**Task description:**
Everything from the line with "right elbow: (392, 372)" to the last line of the material below is what to reproduce, exactly and with no other lines.

**Excerpted data:**
=== Section Start ===

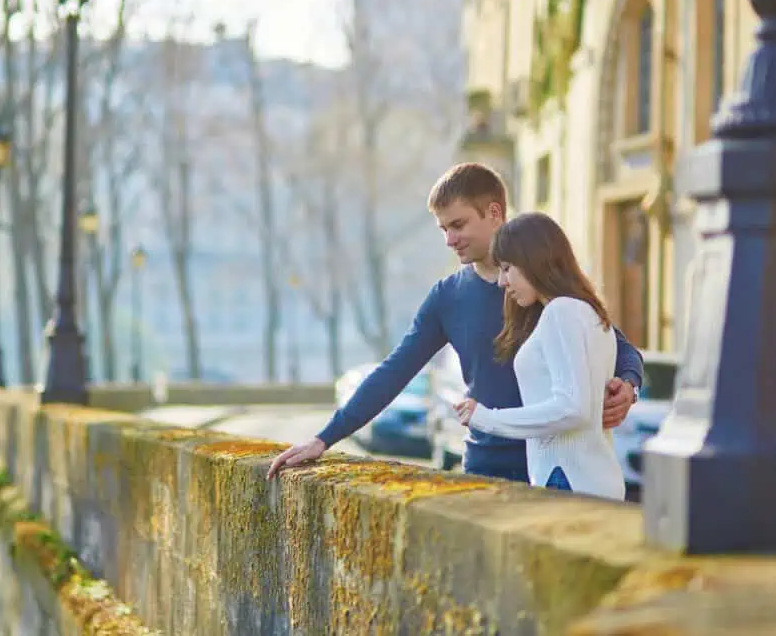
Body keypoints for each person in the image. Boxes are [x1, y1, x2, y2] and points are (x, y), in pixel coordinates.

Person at [266, 162, 643, 482]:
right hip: (486, 470)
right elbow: (392, 372)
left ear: (495, 213)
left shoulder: (542, 284)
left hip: (558, 471)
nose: (450, 239)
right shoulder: (447, 298)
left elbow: (617, 342)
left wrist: (628, 383)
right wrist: (323, 439)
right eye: (443, 229)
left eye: (458, 225)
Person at [453, 212, 625, 499]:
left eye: (508, 268)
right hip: (589, 479)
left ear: (535, 261)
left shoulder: (561, 312)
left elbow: (573, 408)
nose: (502, 282)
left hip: (566, 480)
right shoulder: (588, 312)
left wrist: (486, 418)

=== Section End ===

**Expected answer:**
right elbow: (392, 372)
left ear: (495, 213)
left shoulder: (542, 284)
left hip: (558, 471)
nose: (450, 239)
right shoulder: (447, 298)
left elbow: (617, 342)
left wrist: (628, 383)
right wrist: (323, 439)
right eye: (443, 229)
left eye: (458, 225)
Person at [453, 212, 625, 499]:
left eye: (508, 268)
right hip: (589, 479)
left ear: (535, 261)
left shoulder: (561, 312)
left elbow: (573, 408)
nose: (502, 282)
left hip: (566, 480)
right shoulder: (588, 312)
left wrist: (486, 418)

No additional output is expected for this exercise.